When it comes to password management, you have plenty of options. To get the best experience, Google offers free ones, so you have to pay for most of them.
Password Manager for Google: Consistent across apps
One of the highest pain points with Password Manager is how it looks and functions differently depending on where you’re using it. For example, the experience on your phone is not like the experience on your laptop.
Google is changing this today. Now, Password Manager looks the same in Chrome as it does in Android settings. This will make it easier for people to find what they need on both platforms. You can still add a shortcut to your Android home screen to quickly access your saved passwords.
Other new updates
Password Manager will allow you to easily create passwords in your iPhone app if iOS users set Chrome as their autofill provider.

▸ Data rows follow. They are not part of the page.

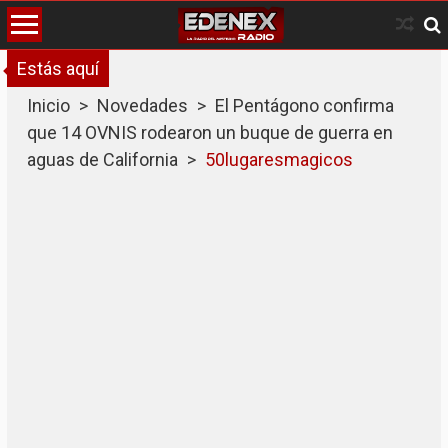
Skip
to
content
Estás aquí
Inicio
>
Novedades
>
El Pentágono confirma
que 14 OVNIS rodearon un buque de guerra en
aguas de California
>
50lugaresmagicos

This will allow Android users to find weak or reused certificates, but the password manager will warn you to bulk-check your saved passwords. You can then easily update those passwords automatically.
Google’s compromised password warnings now work on all Chrome platforms, including Android, Chrome OS, iOS, Windows, macOS, and Linux.
You can now manually add passwords to the app on all platforms.
You can automatically fill in your saved passwords with Google’s Touch-to-Fill service. Now though, it is being upgraded to Touch-to-Login, which will allow you to securely log in to sites directly from an overlay at the bottom of your Android phone’s screen.